Comment The problem isn't the amount, it's the motive. (Score 1) 39
but specifically noted the difficulty of determining exactly how much companies, governments and individuals could lose if subject to an attack. “It’s very difficult to put a dollar figure on it,” Mr Fey said.
So... why put a dollar figure on it? If the number is 4 trillion or 90 billion, what would be the difference in strategies that consumers and organizations should pursue in each case? Fey's language is so obviously just more marketdroid conjuration babble -- "Look! look over here at my right hand! Nothing in it at all!
The fact is, Mr. Fey, that the danger of security flaws isn't in the direct dollar amount of damage done by any single incursion, nor in the aggregate sum total of attacks to date. The danger of unsecured machines/networks is cost-neutral, because an unsecured machine/network necessarily implies an infinite relative cost to you -- that is, it is the state of being unsecured which is untenable, not the potential monetary loss. If your neighbor one night digs a trench through your yard and buries an extension cord spliced into your house's electrical power, does it really matter to you whether he is only plugging in his mp3 player to charge it once a week, versus running all his refrigerators and washing machines?
You cannot really put any dollar amount on someone else controlling part or all of your machine/network, because Access is not an object, it is a potentiality. A security hole is a hole is a hole. Patch it up regardless. If on September 10, 2001 some insurance actuary named Smith would have calculated the "loss" experienced in an airplane hijacking by determining the depreciated cost of the plane itself, any cargo it carried, the cost of compensatory marketing to restore consumer confidence, the earning potential of the passengers, etc. The next day, a bunch of black hat social engineering crackers capitalized on a long-unpatched security hole - Access to the cockpit - to pull off an exploit which had an eventual cost far exceeding our actuary's previous estimate by several factors of ten. (And that cost will continue to reverberate/multiply for decades to come.)

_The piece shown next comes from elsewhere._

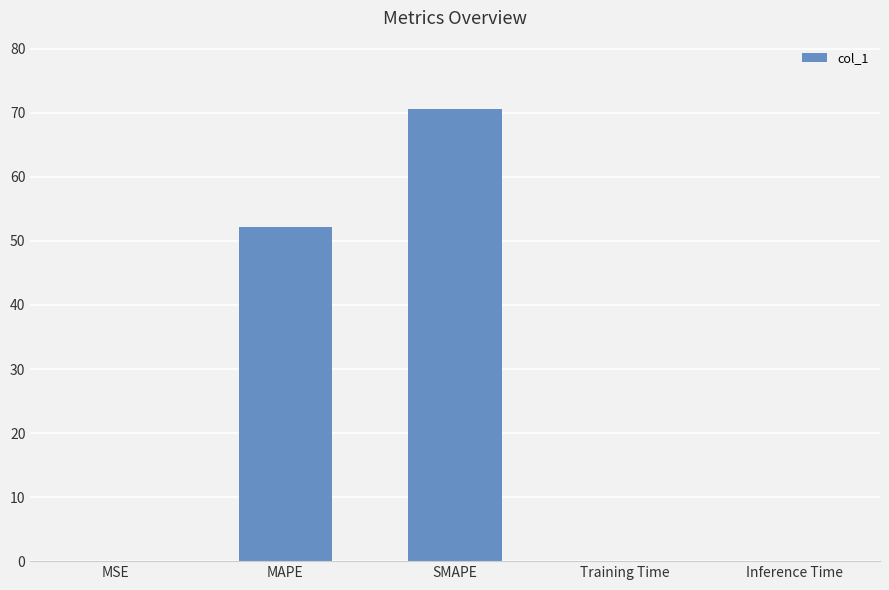

What is the greatest value displayed?

70.7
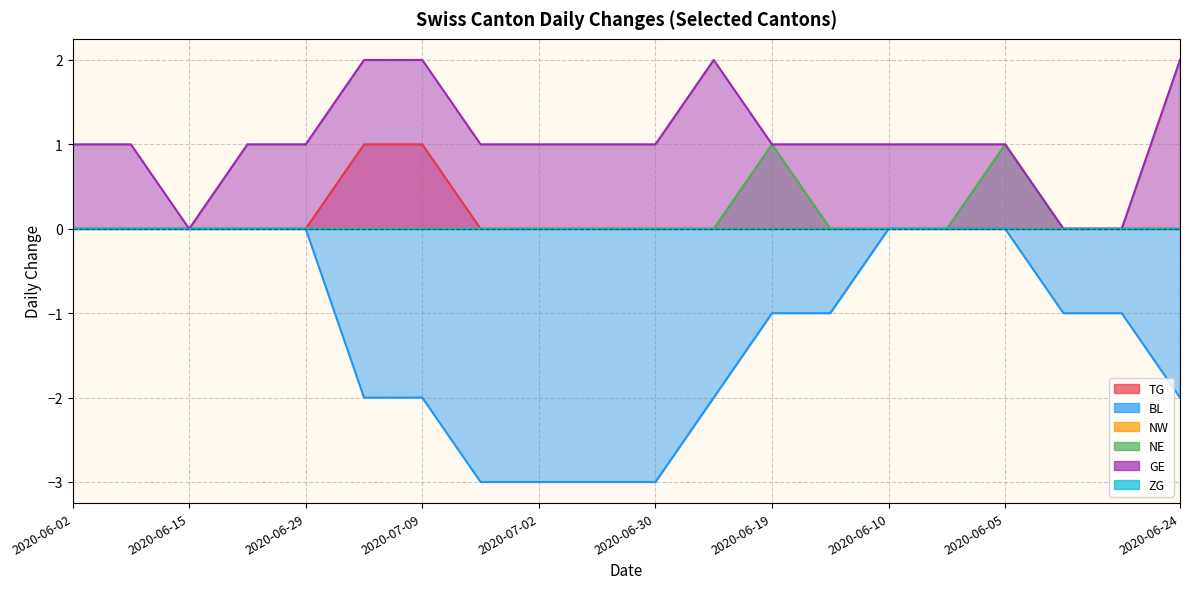

The value of GE at 2020-06-03 is 1. True or false?

True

The focus on dollar value is simply Mr. Fey's way of opening the haggling process over how much his company wants to charge you. He knows that whatever number "industry experts" give will be quoted and repeated by our infotainment media and by other businesses/consultants wanting to stake their own claim in the network security gold rush. Once the notion enters public consciousness, well what's a $25,000/year enterprise license for software and security services to an individual company when faced with the "common sense" understanding that we're talking about great googly moogly-illions of dollars in Crime. So now he's simply been caught overestimating the number, which is expected in ANY good haggle. Now he's here to tell us "Okay, okay, because you're such a good friend, I'm going to roll it down to $300 billion -- special just for you!"
Don't constantly test and patch flaws because of some dollar amount reported by some "expert study" you read about. Constantly test and patch flaws because a good administrator takes care of business. The number is FUD, but your job is the same either way.